Еще раз хочется обратить внимание на прием, который некий факт облекает в художественную форму, тем самым, придавая ему определенный смысл, который возникает на границах сочетания изображения и звука.

В сцене, где Дурга еще маленькой девочкой пробегала по саду, в момент, когда она пряталась от матери, музыка прекратилась. Неопределенность вошла в фильм вместе с реальными звуками жизни, а полнота бытия исчезла. Теперь же мать, услышав обидные и лживые обвинения в свой адрес, виной которых была Дурга, срывается на дочери. В этот момент начинают тревожно стучать барабаны, а бытовые звуки исчезают. Тревожный ритм придает сцене конкретную определенность драматизма. Этот драматизм подтвержден взглядом наблюдателя.

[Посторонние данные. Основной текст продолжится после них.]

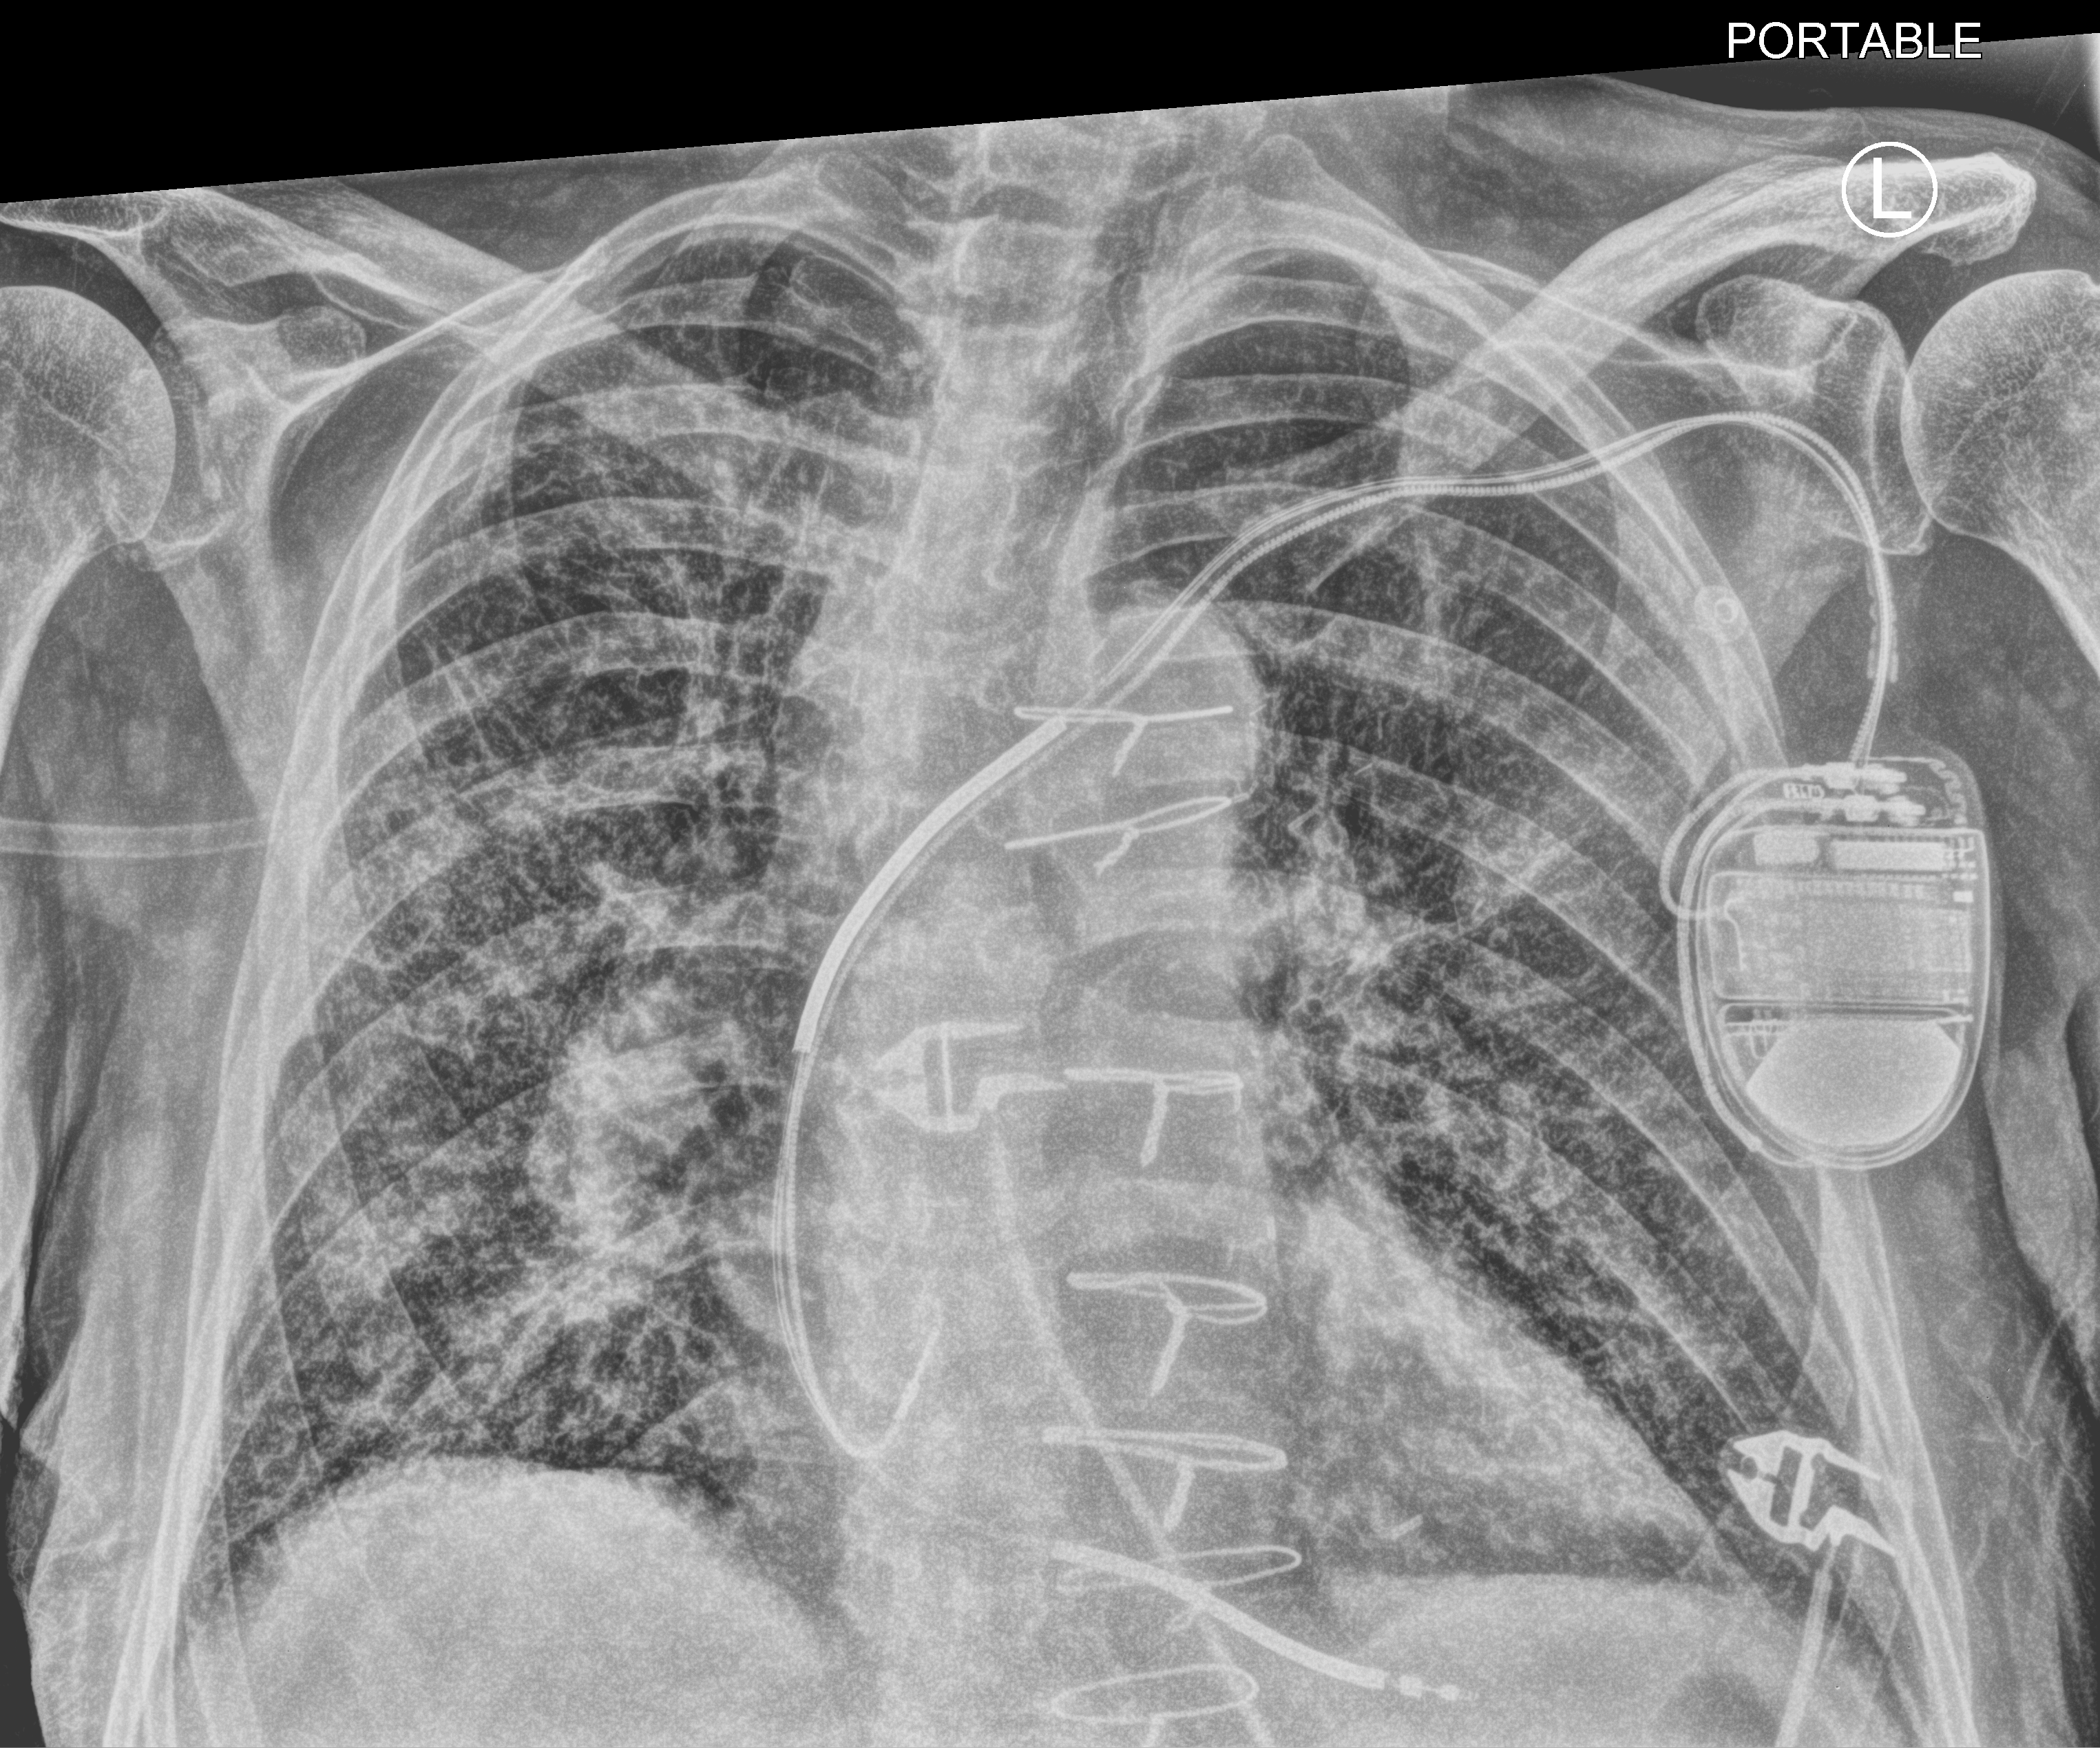
Portable chest radiograph, anteroposterior (AP) projection. Patient hospitalised with COVID-19; male, aged 75–90 years.
From the hospital-stay record, not from the radiograph (when in the stay this image was taken is not recorded):
- length of hospital stay: 10 days
- mechanically ventilated during this hospital stay: no
- diabetes (admission record): no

Другой пример. Первый уход тети. Он сопровождается ее руганью, но реальность этих слов исчезает. Вместо них тревожно гремят колокольцы. Старуха сердито перебирает свои вещи. Движения ее довольно резкие, но мелкие и они странно совпадают с ритмом колокольцев. Решительность ноги, ступившей за порог, утверждает взрыв воздуха – удар в барабан. Эта печальная ситуация выглядит довольно смешно, т.к. соединение невесомой музыки и старческих движений нелепо. "В выражении образа…[сердитое поведение старухи]  содержится  меньше, чем в выражаемом" – одинокая беззащитная старая женщина оскорблена и уходит из дома своего отца, в котором сейчас хозяин ее племянник. Хотя он и любит тетю, но две нищеты вместе не уживаются. Т.о., "выражаемая личность… не вмещается в своем выражении". "Превосходство выражаемого перед  выражением… – это форма иронии". А.Ф.Л. ДХФ стр.134. Эта форма сменяется другой формой. Когда девочка замечает, что происходит, трижды накатывает волна звуков низкого тона, издаваемая щипковым инструментом, и начинается  "песнь дороги " в исполнении этого инструмента.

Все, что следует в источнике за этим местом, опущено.